→ **PROVIDED TEXT**
━━━
RainDance 2026: 5 Ideas I'm Bringing Back

Last week, I attended LSSO's RainDance Conference in Chicago.

RainDance offers a unique perspective: one that sits at the intersection of sales, client experience, business development, technology, and growth. 

While the speakers covered a wide range of topics, I kept hearing the same themes emerge.

Here are five ideas that stuck with me.

1. Technical Excellence Is No Longer the Differentiator

This idea surfaced repeatedly throughout the conference.

Clients expect great legal work. Winning cases, closing deals, and providing sound advice are table stakes.

What clients remember – and what drives loyalty, referrals, and growth – is the experience surrounding the work:

  • Responsiveness

  • Communication

  • Clarity

  • Empathy

  • Proactive outreach

  • Ease of doing business

In other words, legal excellence gets firms into the game. Client experience increasingly determines who wins.

As Steven Keith and Catherine Alman MacDonagh discussed, firms often make decisions through the lens of legal delivery, while clients are evaluating firms based on both legal delivery and the experience surrounding it.
━━━
[Saved entries]

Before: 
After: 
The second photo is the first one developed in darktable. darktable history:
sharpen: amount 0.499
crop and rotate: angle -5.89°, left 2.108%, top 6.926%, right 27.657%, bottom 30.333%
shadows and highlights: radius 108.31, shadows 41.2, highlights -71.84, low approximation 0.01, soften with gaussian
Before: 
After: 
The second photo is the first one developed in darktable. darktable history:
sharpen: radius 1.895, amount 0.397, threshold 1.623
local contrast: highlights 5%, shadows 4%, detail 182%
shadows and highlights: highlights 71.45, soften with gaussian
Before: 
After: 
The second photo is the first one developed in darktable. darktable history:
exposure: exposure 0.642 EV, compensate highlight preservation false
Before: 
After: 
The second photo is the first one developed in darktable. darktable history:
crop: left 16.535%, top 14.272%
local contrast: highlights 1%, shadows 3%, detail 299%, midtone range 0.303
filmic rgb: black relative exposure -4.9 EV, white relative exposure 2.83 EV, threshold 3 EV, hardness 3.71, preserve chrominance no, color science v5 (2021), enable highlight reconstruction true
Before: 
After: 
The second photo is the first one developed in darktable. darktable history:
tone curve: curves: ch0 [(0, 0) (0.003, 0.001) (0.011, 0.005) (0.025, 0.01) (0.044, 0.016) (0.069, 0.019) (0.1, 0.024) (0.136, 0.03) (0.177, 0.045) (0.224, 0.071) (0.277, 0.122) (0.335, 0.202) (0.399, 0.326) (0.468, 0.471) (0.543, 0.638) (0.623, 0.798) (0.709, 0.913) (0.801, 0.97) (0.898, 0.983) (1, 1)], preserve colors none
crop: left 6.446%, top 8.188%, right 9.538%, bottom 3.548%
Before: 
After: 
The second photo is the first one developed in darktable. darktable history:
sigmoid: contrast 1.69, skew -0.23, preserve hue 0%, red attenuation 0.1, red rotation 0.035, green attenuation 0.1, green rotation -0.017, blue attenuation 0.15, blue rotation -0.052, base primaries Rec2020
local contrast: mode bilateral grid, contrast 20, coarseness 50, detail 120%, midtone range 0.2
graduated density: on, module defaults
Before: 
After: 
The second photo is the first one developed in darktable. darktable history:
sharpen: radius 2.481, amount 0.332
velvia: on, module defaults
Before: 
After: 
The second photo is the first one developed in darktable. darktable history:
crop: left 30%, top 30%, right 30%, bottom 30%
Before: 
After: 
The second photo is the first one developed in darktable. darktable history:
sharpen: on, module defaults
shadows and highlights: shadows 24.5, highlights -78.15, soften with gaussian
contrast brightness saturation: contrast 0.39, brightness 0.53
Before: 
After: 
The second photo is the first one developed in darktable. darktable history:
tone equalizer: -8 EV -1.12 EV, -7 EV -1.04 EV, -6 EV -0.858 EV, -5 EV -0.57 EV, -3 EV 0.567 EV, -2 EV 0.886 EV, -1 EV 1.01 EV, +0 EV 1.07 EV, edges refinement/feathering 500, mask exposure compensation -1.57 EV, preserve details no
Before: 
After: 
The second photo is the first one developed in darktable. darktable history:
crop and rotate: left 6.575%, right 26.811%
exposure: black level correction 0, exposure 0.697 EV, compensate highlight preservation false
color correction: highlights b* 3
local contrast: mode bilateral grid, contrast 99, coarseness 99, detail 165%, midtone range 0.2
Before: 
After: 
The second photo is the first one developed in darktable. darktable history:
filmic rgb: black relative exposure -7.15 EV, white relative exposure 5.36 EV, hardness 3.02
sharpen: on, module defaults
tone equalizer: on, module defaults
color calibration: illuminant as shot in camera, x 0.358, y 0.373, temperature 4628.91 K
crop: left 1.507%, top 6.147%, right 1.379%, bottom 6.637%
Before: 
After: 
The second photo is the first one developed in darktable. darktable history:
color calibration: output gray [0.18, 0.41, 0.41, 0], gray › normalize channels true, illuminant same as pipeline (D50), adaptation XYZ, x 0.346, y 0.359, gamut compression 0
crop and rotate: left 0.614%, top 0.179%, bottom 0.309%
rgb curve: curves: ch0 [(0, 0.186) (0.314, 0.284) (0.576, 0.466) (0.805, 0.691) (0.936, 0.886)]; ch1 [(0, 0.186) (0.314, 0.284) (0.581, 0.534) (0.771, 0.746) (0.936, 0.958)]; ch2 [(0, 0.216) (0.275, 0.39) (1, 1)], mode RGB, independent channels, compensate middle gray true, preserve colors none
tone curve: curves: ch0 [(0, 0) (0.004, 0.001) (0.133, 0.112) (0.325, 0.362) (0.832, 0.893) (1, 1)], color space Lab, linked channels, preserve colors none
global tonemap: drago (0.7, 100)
━━━
→ **TASK REQUIREMENTS**
a) Please rewrite the part of the RainDance conference recap starting at "In other words, legal" and ending at "experience surrounding it.", with "legal delivery" replaced by "legal service".
b) Answer these questions about the RainDance conference recap:
(i) In which city was the conference held?
(ii) How many ideas does the writer say stuck with them?
(iii) Who discussed how firms often make decisions through the lens of legal delivery?
c) Write what comes next in the RainDance conference recap, picking up after its last sentence.

→ **YOUR WRITTEN ANSWERS**
a)
In other words, legal excellence gets firms into the game. Client experience increasingly determines who wins.

As Steven Keith and Catherine Alman MacDonagh discussed, firms often make decisions through the lens of legal service, while clients are evaluating firms based on both legal service and the experience surrounding it.

b)
(i) Chicago
(ii) Five
(iii) Steven Keith and Catherine Alman MacDonagh

c)
Those are two separate tracks.

The firms that intentionally manage both create a meaningful competitive advantage.

2. Client Experience Happens in the Moments That Matter

One of my favorite takeaways was the client experience moments that firms often overlook. The moments that matter. What struck me was that the moments clients remember are rarely the dramatic ones.

They're often:

  • The first call after a matter opens

  • The first invoice

  • The "nothing new to report" update during a quiet period

  • Delivering bad news with speed and empathy

  • The end-of-matter conversation

Many firms are missing a major opportunity to deepen their relationships by skipping out on these moments. Clients want them and they will remember the firms that make time for them.  

3. Empathy Is Becoming a Business Skill

Several sessions challenged attendees to think less about what clients need and more about what it feels like to be the client. It’s a small but powerful shift. It changes how we ask questions, how we communicate news and how we show up in these relationships and in the moments that matter.

One of the core messages I share with attorneys is that business development is about helping, not selling. Empathy is the natural next step.

We want to understand the legal problem, certainly. But one takeaway that stuck with me was the discussion around the age-old question, "What keeps you up at night?"

While well-intentioned, it can be so broad that clients don't know where to begin. Instead, we should be trying to understand the pressures surrounding the legal issue. Is our client navigating internal politics? Trying to secure a promotion? Managing budget scrutiny?

Those questions often reveal more about what success looks like for the client, and how we can help.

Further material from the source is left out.